I have Intel 945GNT, and transient 512 mb (533 mhz) Ram,
now i want to upgrade my ram,
want to add 1 GB 667 mhz (due to shortage of 533 mhz ram )
But is it compatible to both ram (533 and 667 )


----------



## Tech_Wiz (Dec 22, 2007)

Nope you have to use Ram of same frequency and of same make.


----------



## The_Devil_Himself (Dec 22, 2007)

^^nope.

you can use both sticks together but they both will work at 533mhz and you may face frequent BSODS.


----------



## MetalheadGautham (Dec 22, 2007)

The_Devil_Himself said:
			
		

> ^^nope.
> 
> you can use both sticks together but they both will work at 533mhz and you may face frequent BSODS.


nope

not if you explictly underclock the 667 ram to 533. In that case, you can safely go for a dual channel config.


----------



## ravi_9793 (Dec 22, 2007)

amolwable said:
			
		

> I have Intel 945GNT, and transient 512 mb (533 mhz) Ram,
> now i want to upgrade my ram,
> want to add 1 GB 667 mhz (due to shortage of 533 mhz ram )
> But is it compatible to both ram (533 and 667 )


yes U can use.

Higher frequency RAM will underclock and will work at lower frequency.


But U cant use two different frequency RAM for dual channel.


----------



## Pathik (Dec 22, 2007)

Hehe.
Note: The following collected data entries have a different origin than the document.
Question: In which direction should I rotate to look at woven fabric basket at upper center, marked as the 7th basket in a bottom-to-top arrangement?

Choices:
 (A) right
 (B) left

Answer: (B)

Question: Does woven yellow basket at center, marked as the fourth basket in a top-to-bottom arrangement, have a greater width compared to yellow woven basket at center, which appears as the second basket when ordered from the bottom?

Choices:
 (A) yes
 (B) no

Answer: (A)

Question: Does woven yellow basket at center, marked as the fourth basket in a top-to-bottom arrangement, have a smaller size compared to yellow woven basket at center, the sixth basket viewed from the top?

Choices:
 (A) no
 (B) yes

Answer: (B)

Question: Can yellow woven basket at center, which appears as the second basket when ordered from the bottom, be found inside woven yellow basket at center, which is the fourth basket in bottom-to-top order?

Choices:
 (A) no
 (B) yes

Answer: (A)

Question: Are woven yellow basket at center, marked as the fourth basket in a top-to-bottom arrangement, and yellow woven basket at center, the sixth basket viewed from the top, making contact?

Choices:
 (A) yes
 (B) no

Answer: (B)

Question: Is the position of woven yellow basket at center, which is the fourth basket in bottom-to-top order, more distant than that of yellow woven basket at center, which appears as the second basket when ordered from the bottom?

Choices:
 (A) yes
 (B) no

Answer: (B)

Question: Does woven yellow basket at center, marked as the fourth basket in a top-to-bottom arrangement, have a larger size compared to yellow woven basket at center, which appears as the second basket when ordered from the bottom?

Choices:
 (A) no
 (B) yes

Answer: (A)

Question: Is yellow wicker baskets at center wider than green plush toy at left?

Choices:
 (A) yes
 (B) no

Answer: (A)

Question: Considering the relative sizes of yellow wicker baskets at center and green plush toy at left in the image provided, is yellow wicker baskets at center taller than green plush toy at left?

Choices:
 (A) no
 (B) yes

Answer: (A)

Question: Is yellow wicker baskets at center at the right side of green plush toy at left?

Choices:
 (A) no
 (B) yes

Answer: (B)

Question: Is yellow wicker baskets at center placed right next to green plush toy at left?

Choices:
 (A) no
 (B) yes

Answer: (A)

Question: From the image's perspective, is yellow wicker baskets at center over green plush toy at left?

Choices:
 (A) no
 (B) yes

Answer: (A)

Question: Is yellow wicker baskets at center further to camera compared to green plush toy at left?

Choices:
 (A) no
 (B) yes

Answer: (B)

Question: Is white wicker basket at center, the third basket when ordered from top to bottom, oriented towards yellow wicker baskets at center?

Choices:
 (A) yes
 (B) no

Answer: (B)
Every1 saying Nope to the above post.
And yea Ravi is right. And there ll be no frequent BSODs.


----------



## Tech_Wiz (Dec 22, 2007)

If you put a Higher rating ram for example 1066 Mhz in a Ram Slot which has support for 800 MHz then it will underclock to work at 800 Mhz.

You cant use one 533 Mhz in one Slot and one 667 in Other. It wont work.


----------



## The_Devil_Himself (Dec 22, 2007)

pathiks said:
			
		

> Hehe. Every1 saying Nope to the above post.
> And yea Ravi is right. And there ll be no frequent BSODs.


lol,I said bsods just to convey that 'don't do it'.lol.It is not advisable to do it but it will work for sure.


----------



## ravi_9793 (Dec 22, 2007)

Tech_Wiz said:
			
		

> You cant use one 533 Mhz in one Slot and one 667 in Other. It wont work.


It will work...........


----------



## harmik (Dec 22, 2007)

AFAIK, it will work.
Both DIMMs will work at 533MHz.. and no dual channel config..


----------